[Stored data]
--------

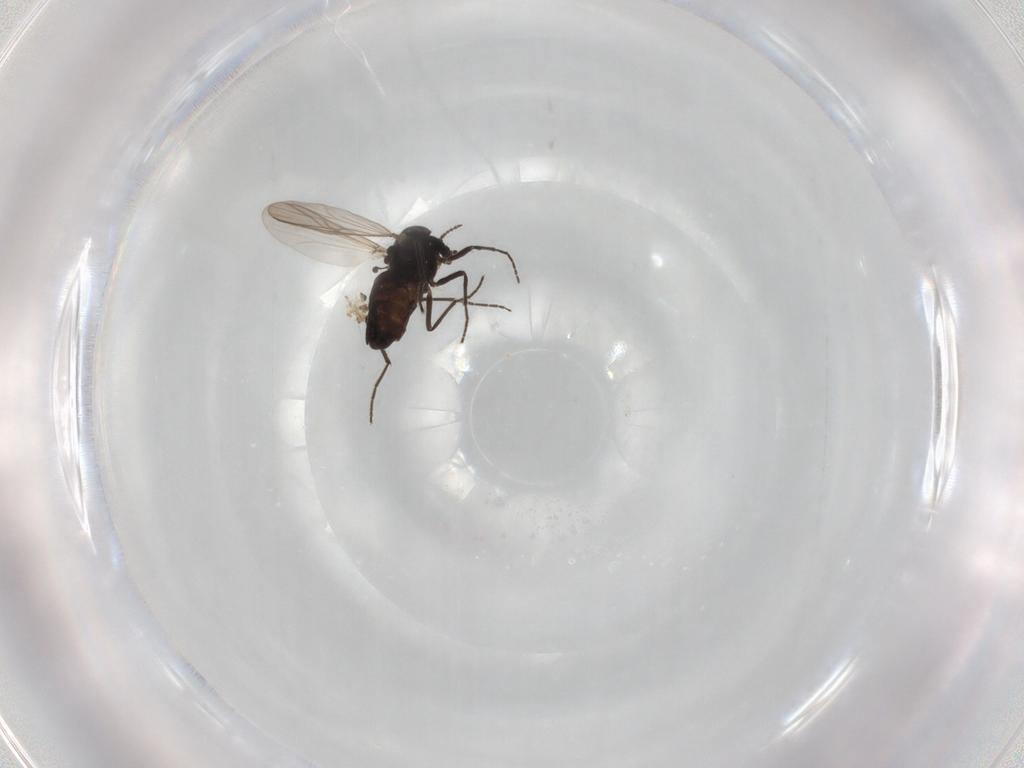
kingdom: Animalia
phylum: Arthropoda
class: Insecta
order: Diptera
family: Chironomidae
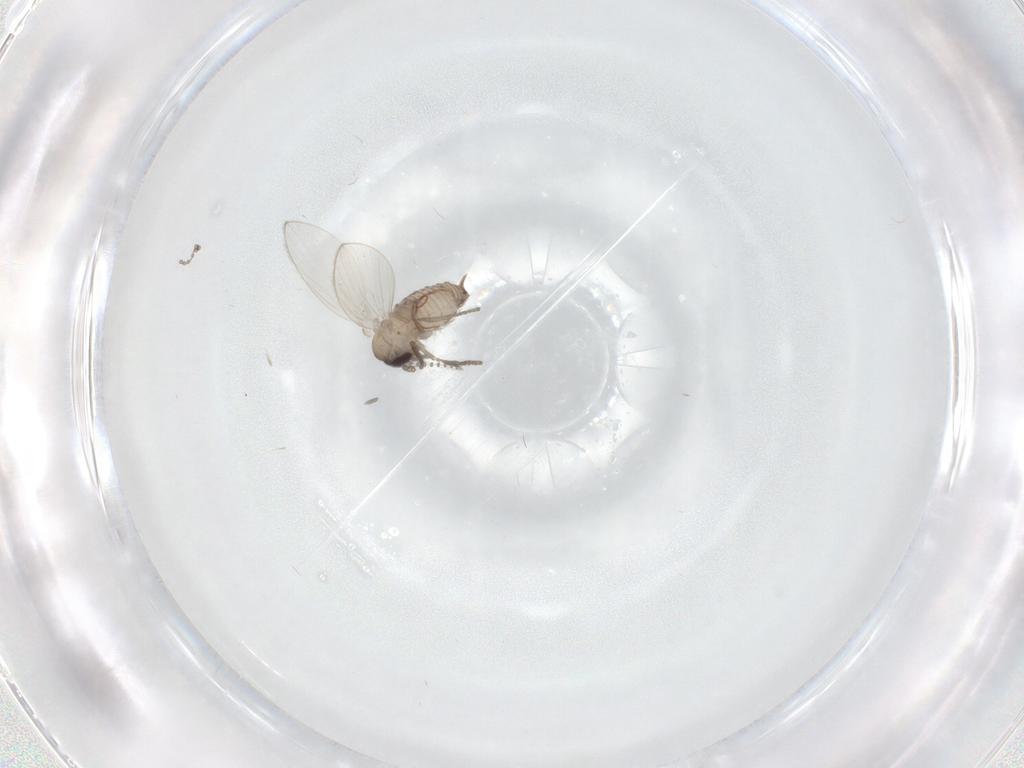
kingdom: Animalia
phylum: Arthropoda
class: Insecta
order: Diptera
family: Psychodidae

--------

Prompt
Reproduce every row's taxonomy lines word for word, leaving out the picture lines.

Answer to this exercise
kingdom: Animalia
phylum: Arthropoda
class: Insecta
order: Diptera
family: Chironomidae
kingdom: Animalia
phylum: Arthropoda
class: Insecta
order: Diptera
family: Psychodidae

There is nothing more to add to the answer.